╔══

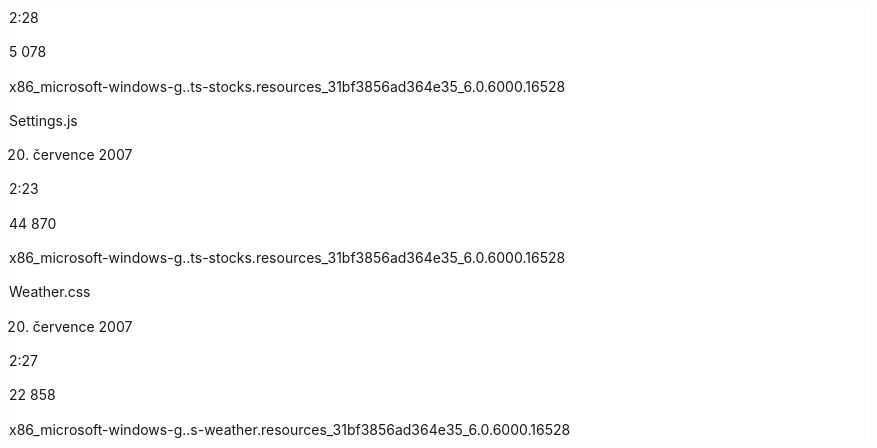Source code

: 2:28
</td>
<td>

5 078
</td>
<td>

x86_microsoft-windows-g..ts-stocks.resources_31bf3856ad364e35_6.0.6000.16528
</td></tr>
<tr>

<td>

Settings.js
</td>
<td>

20. července 2007
</td>
<td>

2:23
</td>
<td>

44 870
</td>
<td>

x86_microsoft-windows-g..ts-stocks.resources_31bf3856ad364e35_6.0.6000.16528
</td></tr>
<tr>

<td>

Weather.css
</td>
<td>

20. července 2007
</td>
<td>

2:27
</td>
<td>

22 858
</td>
<td>

x86_microsoft-windows-g..s-weather.resources_31bf3856ad364e35_6.0.6000.16528
</td></tr>
<tr>

<td>
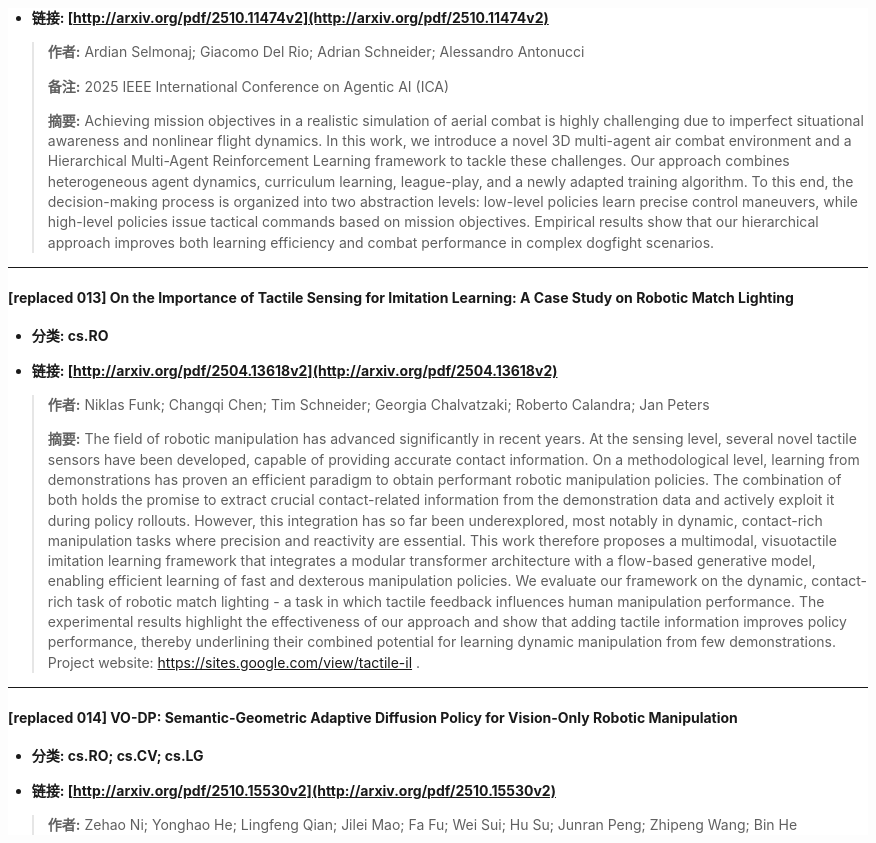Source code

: - **链接: [http://arxiv.org/pdf/2510.11474v2](http://arxiv.org/pdf/2510.11474v2)**

> **作者:** Ardian Selmonaj; Giacomo Del Rio; Adrian Schneider; Alessandro Antonucci
>
> **备注:** 2025 IEEE International Conference on Agentic AI (ICA)
>
> **摘要:** Achieving mission objectives in a realistic simulation of aerial combat is highly challenging due to imperfect situational awareness and nonlinear flight dynamics. In this work, we introduce a novel 3D multi-agent air combat environment and a Hierarchical Multi-Agent Reinforcement Learning framework to tackle these challenges. Our approach combines heterogeneous agent dynamics, curriculum learning, league-play, and a newly adapted training algorithm. To this end, the decision-making process is organized into two abstraction levels: low-level policies learn precise control maneuvers, while high-level policies issue tactical commands based on mission objectives. Empirical results show that our hierarchical approach improves both learning efficiency and combat performance in complex dogfight scenarios.
>
---
#### [replaced 013] On the Importance of Tactile Sensing for Imitation Learning: A Case Study on Robotic Match Lighting
- **分类: cs.RO**

- **链接: [http://arxiv.org/pdf/2504.13618v2](http://arxiv.org/pdf/2504.13618v2)**

> **作者:** Niklas Funk; Changqi Chen; Tim Schneider; Georgia Chalvatzaki; Roberto Calandra; Jan Peters
>
> **摘要:** The field of robotic manipulation has advanced significantly in recent years. At the sensing level, several novel tactile sensors have been developed, capable of providing accurate contact information. On a methodological level, learning from demonstrations has proven an efficient paradigm to obtain performant robotic manipulation policies. The combination of both holds the promise to extract crucial contact-related information from the demonstration data and actively exploit it during policy rollouts. However, this integration has so far been underexplored, most notably in dynamic, contact-rich manipulation tasks where precision and reactivity are essential. This work therefore proposes a multimodal, visuotactile imitation learning framework that integrates a modular transformer architecture with a flow-based generative model, enabling efficient learning of fast and dexterous manipulation policies. We evaluate our framework on the dynamic, contact-rich task of robotic match lighting - a task in which tactile feedback influences human manipulation performance. The experimental results highlight the effectiveness of our approach and show that adding tactile information improves policy performance, thereby underlining their combined potential for learning dynamic manipulation from few demonstrations. Project website: https://sites.google.com/view/tactile-il .
>
---
#### [replaced 014] VO-DP: Semantic-Geometric Adaptive Diffusion Policy for Vision-Only Robotic Manipulation
- **分类: cs.RO; cs.CV; cs.LG**

- **链接: [http://arxiv.org/pdf/2510.15530v2](http://arxiv.org/pdf/2510.15530v2)**

> **作者:** Zehao Ni; Yonghao He; Lingfeng Qian; Jilei Mao; Fa Fu; Wei Sui; Hu Su; Junran Peng; Zhipeng Wang; Bin He
>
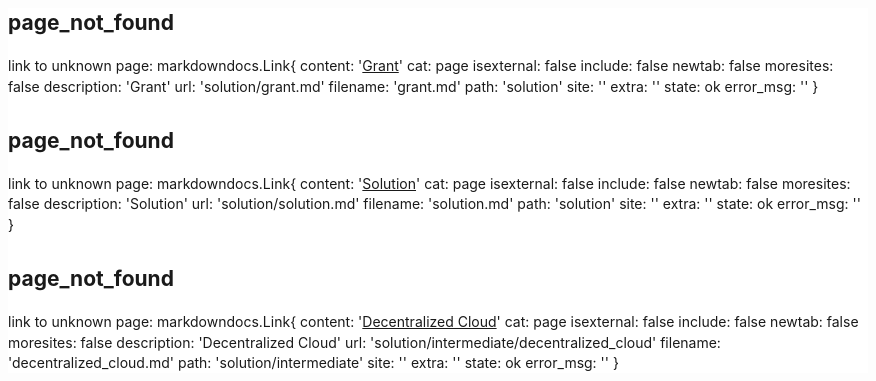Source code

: 
## page_not_found 

link to unknown page: markdowndocs.Link{
    content: '[Grant](solution/grant.md)'
    cat: page
    isexternal: false
    include: false
    newtab: false
    moresites: false
    description: 'Grant'
    url: 'solution/grant.md'
    filename: 'grant.md'
    path: 'solution'
    site: ''
    extra: ''
    state: ok
    error_msg: ''
}


## page_not_found 

link to unknown page: markdowndocs.Link{
    content: '[Solution](solution/solution.md)'
    cat: page
    isexternal: false
    include: false
    newtab: false
    moresites: false
    description: 'Solution'
    url: 'solution/solution.md'
    filename: 'solution.md'
    path: 'solution'
    site: ''
    extra: ''
    state: ok
    error_msg: ''
}


## page_not_found 

link to unknown page: markdowndocs.Link{
    content: '[Decentralized Cloud](solution/intermediate/decentralized_cloud)'
    cat: page
    isexternal: false
    include: false
    newtab: false
    moresites: false
    description: 'Decentralized Cloud'
    url: 'solution/intermediate/decentralized_cloud'
    filename: 'decentralized_cloud.md'
    path: 'solution/intermediate'
    site: ''
    extra: ''
    state: ok
    error_msg: ''
}
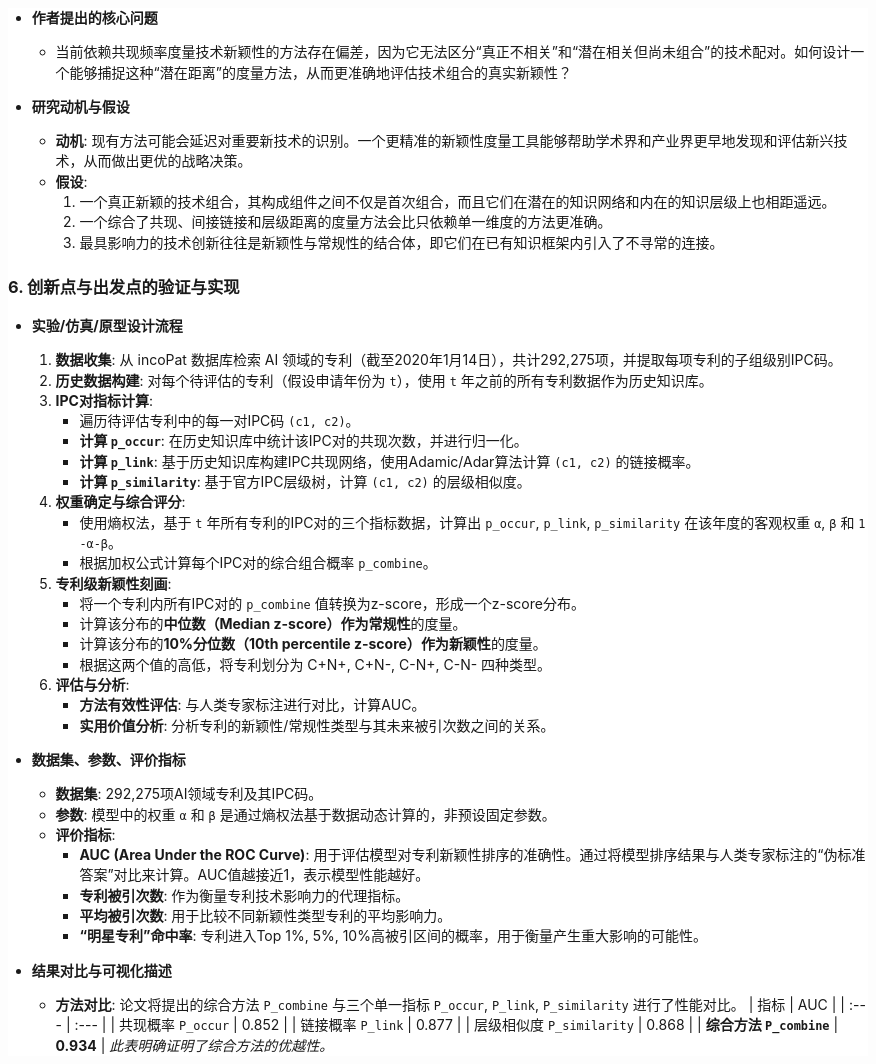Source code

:-   **作者提出的核心问题**
    -   当前依赖共现频率度量技术新颖性的方法存在偏差，因为它无法区分“真正不相关”和“潜在相关但尚未组合”的技术配对。如何设计一个能够捕捉这种“潜在距离”的度量方法，从而更准确地评估技术组合的真实新颖性？

-   **研究动机与假设**
    -   **动机**: 现有方法可能会延迟对重要新技术的识别。一个更精准的新颖性度量工具能够帮助学术界和产业界更早地发现和评估新兴技术，从而做出更优的战略决策。
    -   **假设**:
        1.  一个真正新颖的技术组合，其构成组件之间不仅是首次组合，而且它们在潜在的知识网络和内在的知识层级上也相距遥远。
        2.  一个综合了共现、间接链接和层级距离的度量方法会比只依赖单一维度的方法更准确。
        3.  最具影响力的技术创新往往是新颖性与常规性的结合体，即它们在已有知识框架内引入了不寻常的连接。

### 6. 创新点与出发点的验证与实现

-   **实验/仿真/原型设计流程**
    1.  **数据收集**: 从 incoPat 数据库检索 AI 领域的专利（截至2020年1月14日），共计292,275项，并提取每项专利的子组级别IPC码。
    2.  **历史数据构建**: 对每个待评估的专利（假设申请年份为 `t`），使用 `t` 年之前的所有专利数据作为历史知识库。
    3.  **IPC对指标计算**:
        -   遍历待评估专利中的每一对IPC码 `(c1, c2)`。
        -   **计算 `p_occur`**: 在历史知识库中统计该IPC对的共现次数，并进行归一化。
        -   **计算 `p_link`**: 基于历史知识库构建IPC共现网络，使用Adamic/Adar算法计算 `(c1, c2)` 的链接概率。
        -   **计算 `p_similarity`**: 基于官方IPC层级树，计算 `(c1, c2)` 的层级相似度。
    4.  **权重确定与综合评分**:
        -   使用熵权法，基于 `t` 年所有专利的IPC对的三个指标数据，计算出 `p_occur`, `p_link`, `p_similarity` 在该年度的客观权重 `α`, `β` 和 `1-α-β`。
        -   根据加权公式计算每个IPC对的综合组合概率 `p_combine`。
    5.  **专利级新颖性刻画**:
        -   将一个专利内所有IPC对的 `p_combine` 值转换为z-score，形成一个z-score分布。
        -   计算该分布的**中位数（Median z-score）**作为**常规性**的度量。
        -   计算该分布的**10%分位数（10th percentile z-score）**作为**新颖性**的度量。
        -   根据这两个值的高低，将专利划分为 C+N+, C+N-, C-N+, C-N- 四种类型。
    6.  **评估与分析**:
        -   **方法有效性评估**: 与人类专家标注进行对比，计算AUC。
        -   **实用价值分析**: 分析专利的新颖性/常规性类型与其未来被引次数之间的关系。

-   **数据集、参数、评价指标**
    -   **数据集**: 292,275项AI领域专利及其IPC码。
    -   **参数**: 模型中的权重 `α` 和 `β` 是通过熵权法基于数据动态计算的，非预设固定参数。
    -   **评价指标**:
        -   **AUC (Area Under the ROC Curve)**: 用于评估模型对专利新颖性排序的准确性。通过将模型排序结果与人类专家标注的“伪标准答案”对比来计算。AUC值越接近1，表示模型性能越好。
        -   **专利被引次数**: 作为衡量专利技术影响力的代理指标。
        -   **平均被引次数**: 用于比较不同新颖性类型专利的平均影响力。
        -   **“明星专利”命中率**: 专利进入Top 1%, 5%, 10%高被引区间的概率，用于衡量产生重大影响的可能性。

-   **结果对比与可视化描述**
    -   **方法对比**: 论文将提出的综合方法 `P_combine` 与三个单一指标 `P_occur`, `P_link`, `P_similarity` 进行了性能对比。
        | 指标 | AUC |
        | :--- | :--- |
        | 共现概率 `P_occur` | 0.852 |
        | 链接概率 `P_link` | 0.877 |
        | 层级相似度 `P_similarity` | 0.868 |
        | **综合方法 `P_combine`** | **0.934** |
        *此表明确证明了综合方法的优越性。*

╚══

Exercise instructions
For the word "intermediate", return every line of the records that holds it.

Result
    content: '[Decentralized Cloud](solution/intermediate/decentralized_cloud)'
    url: 'solution/intermediate/decentralized_cloud'
    path: 'solution/intermediate'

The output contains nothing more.